• _Tâches à réaliser_
1. Relevez chacun des genres musicaux que cite le texte sur le festival Couleur Café.
2. Poursuivez le texte sur le festival Couleur Café à partir de sa dernière phrase.

Cette 17ème édition du festival Couleur Café brillait par son soleil de plomb et son affiche alliant vieilles machines rutilantes et jeunes mécaniques impétueuses.


Aussi bizarre que cela puisse paraître, Bruxelles, capitale du pays qui compte presque plus de festivals que d’habitants, ne possède aucun festival d’envergure, à l’exception de celui de Couleur Café. Quelque part, on ne va pas s’en plaindre, car ce festival reflète bien le caractère cosmopolite de la capitale de l’Europe. Si comme son nom l’indique, il est principalement axé sur les musiques du monde, Couleur Café a depuis quelques années ouvert son affiche à des groupes hip-hop, rock ou électro et tend à devenir le festival de toutes les musiques. L’effet bienfaiteur est immédiat, car tout le monde danse avec son voisin, peu importe ses différences culturelles ou linguistiques. C’est une réussite qui laisse rêveur, un beau message d’espoir dans un pays ravagé par les querelles linguistiques et où l’extrême droite représente plus de 20% des voix dans certaines provinces.

• _Matériel fourni_
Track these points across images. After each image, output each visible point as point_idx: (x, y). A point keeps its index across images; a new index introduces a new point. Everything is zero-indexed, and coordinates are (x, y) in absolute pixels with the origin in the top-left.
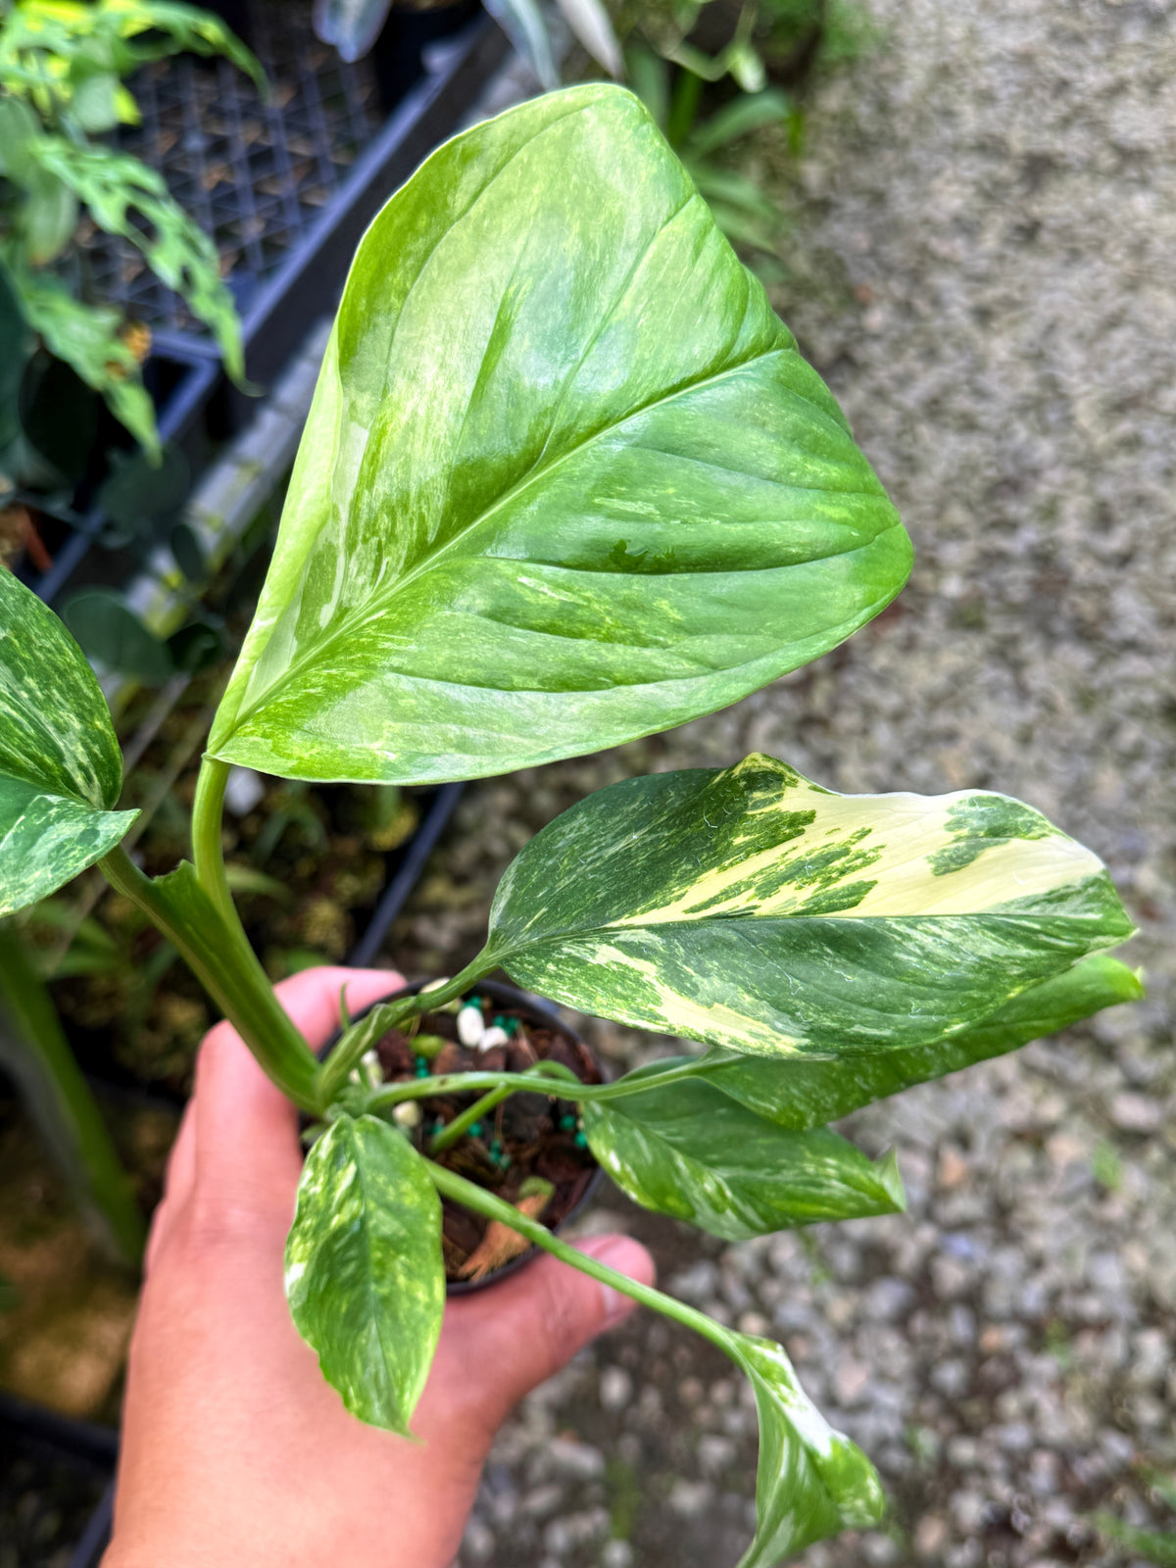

• _Réponses aux tâches_
1. Musiques du monde, hip-hop, rock, électro

2.
Vendredi 30 juin

La première soirée à Couleur Café commence d’excellente manière. Le soleil est au zénith, les spectateurs ont le sourire et l’ambiance est très bon enfant. Des étales de bouffe exotique côtoient des stands anti-mines ou contre les OGM : le festival est le rendez-vous – dans le désordre – des alter-mondialistes, des bobos et des gens de tous horizons et de tous âges se retrouvant ici, sur le site de Tour & taxis.

Tout commence – il est déjà tard – avec James Brown, qui fait plus l’effet de la visite de Tatayet dans une supérette de province que celle de ze godfather of soul. On est très vite lassés par sa revisite tout feu tout flemme sous forme de medley de son répertoire. On change de crémerie et on met les voiles vers la scène Electro World, histoire de voir comment le festival des musiques du monde appréhende la modernité. Ashanti 3000 et son reggae-dub hypnotisant fait l’effet de la drogue : on est littéralement happés, et on ne peut s’empêcher de bouger, bouger, bouger. Sourire, sourire, sourire. Il y a peu de monde au début (James Brown oblige), mais les gens affluent de plus en plus, et le DJ & MC mettent rapidement tout le monde d’accord. Une belle façon de démarrer ce festival en tout cas.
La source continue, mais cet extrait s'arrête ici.